AIM OF THE TASK: Reproduction without pictures: print every entry precisely as written.

RECORD EXCERPTS:
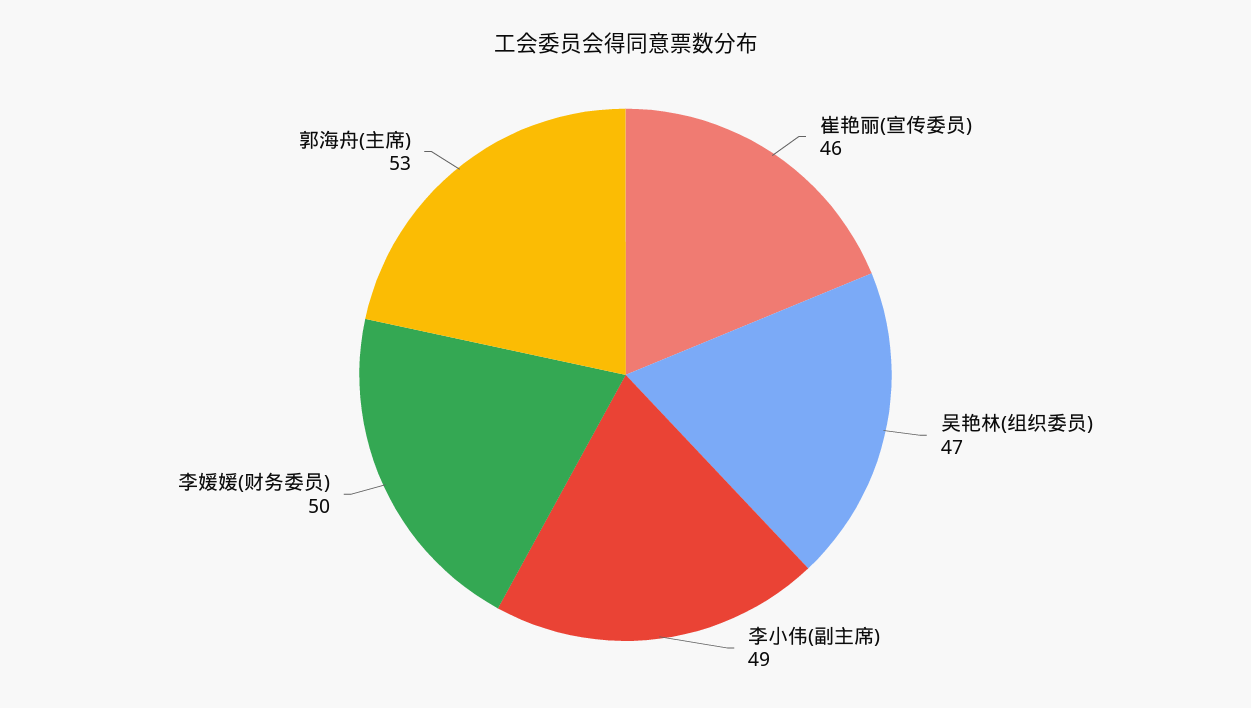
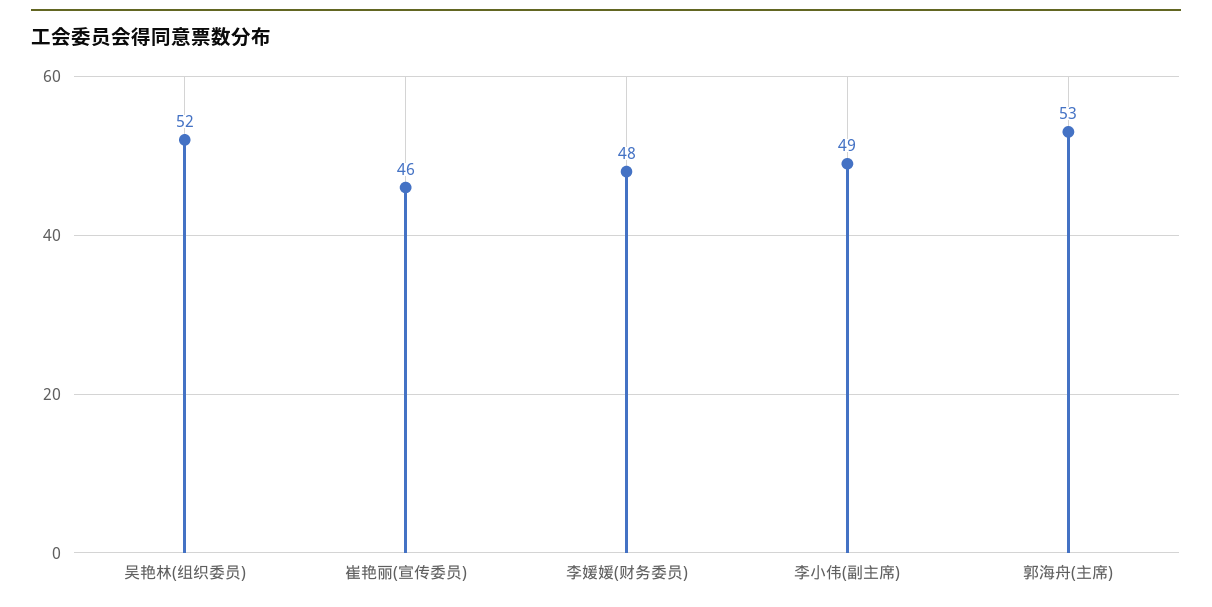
  {
    "崔艳丽(宣传委员)": 46,
-   "吴艳林(组织委员)": 47,
+   "吴艳林(组织委员)": 52,
    "李小伟(副主席)": 49,
-   "李媛媛(财务委员)": 50,
+   "李媛媛(财务委员)": 48,
    "郭海舟(主席)": 53
  }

SOLVED PROBLEM:
  {
    "崔艳丽(宣传委员)": 46,
-   "吴艳林(组织委员)": 47,
+   "吴艳林(组织委员)": 52,
    "李小伟(副主席)": 49,
-   "李媛媛(财务委员)": 50,
+   "李媛媛(财务委员)": 48,
    "郭海舟(主席)": 53
  }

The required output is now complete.